Chegamos por fim à edição de Teresa Sobral Cunha. Embora qualitativamente distante da de Joel Serrão, é a outra obra de Cesário de que dispomos em relativa boa qualidade. Há muita informação interessante nas notas, embora várias vezes a articulação do conjunto seja feita de um modo um tanto confuso. Há uma fixação textual coerente, embora sem explicitação rigorosa dos critérios críticos (sente-se ser uma pessoa que gosta muito dos “seus” poetas, acumula tudo o que pode saber sobre eles, conta tudo com alegria e entusiasmo aos leitores, mas descura no meio desse novelo os princípios da clareza e as pressões filológicas fundamentais para que uma edição não seja meramente uma curiosidade, mas um resultado crítico ou fidedigno).

Comecemos pelas cartas. Exclui um conjunto que Cesário trocou com um noivo de sua irmã: pretende somente publicar as cartas que lhe permitam - e isto é mesmo rebuscado – “obter o melhor proveito da dinâmica recíproca dos corpos poético e prosaico colocados em sucessão” (pág. 29). Talvez queira com isto dizer, só as cartas que ajudem para os poemas.
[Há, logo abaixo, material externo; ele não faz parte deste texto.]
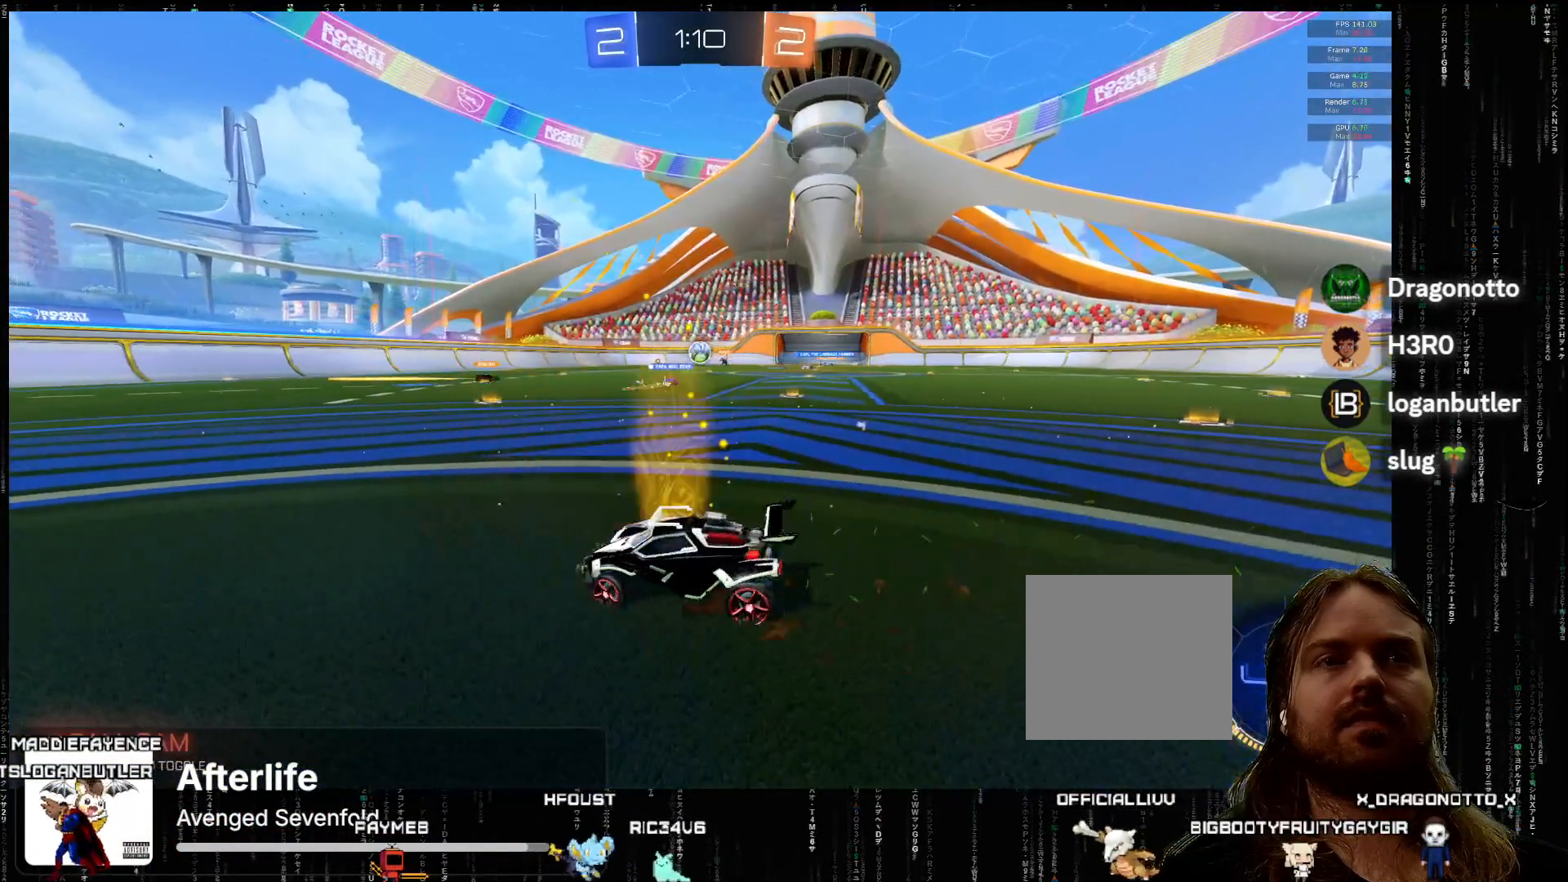
{"buttons": ["R2"], "left_stick": "center", "events": [[267, "left_stick", "center"]]}
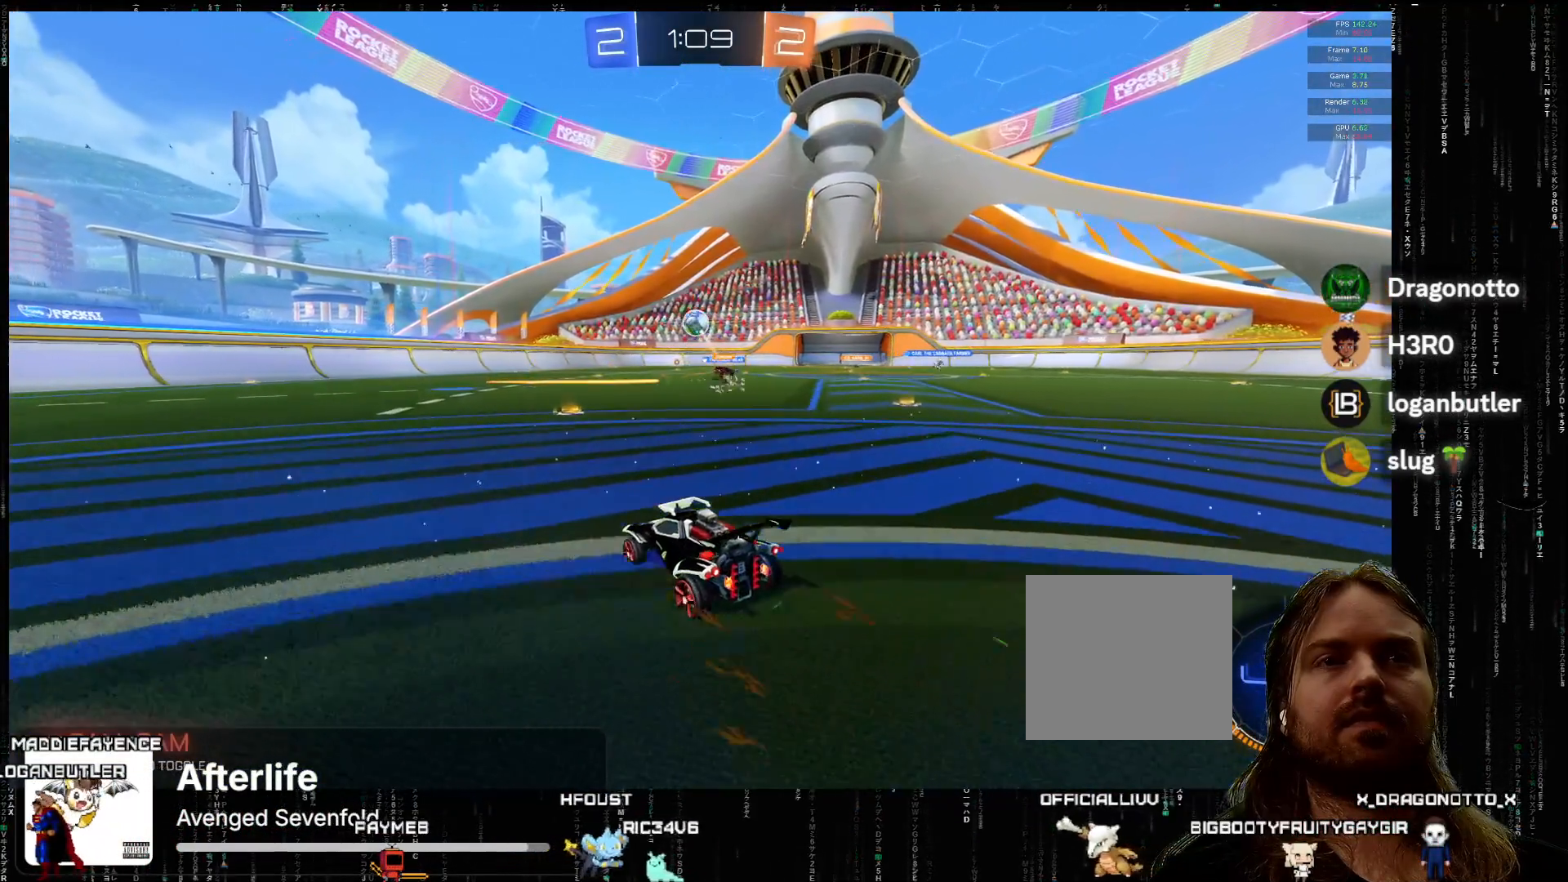
{"buttons": ["R2"], "left_stick": "right", "events": [[433, "left_stick", "right"]]}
Pois bem, sobre o autor dos poemas refere na página anterior a imagem de Cesário (se bem entendo o que pretende declarar) como “meticuloso correspondente”: ora, estas cartas do seu tempo de rapaz elucidam algo sobre este ponto, pelo menos. Conclusão: temos umas cartas escolhidas, bem menos completas, pois, que as publicadas por Joel Serrão.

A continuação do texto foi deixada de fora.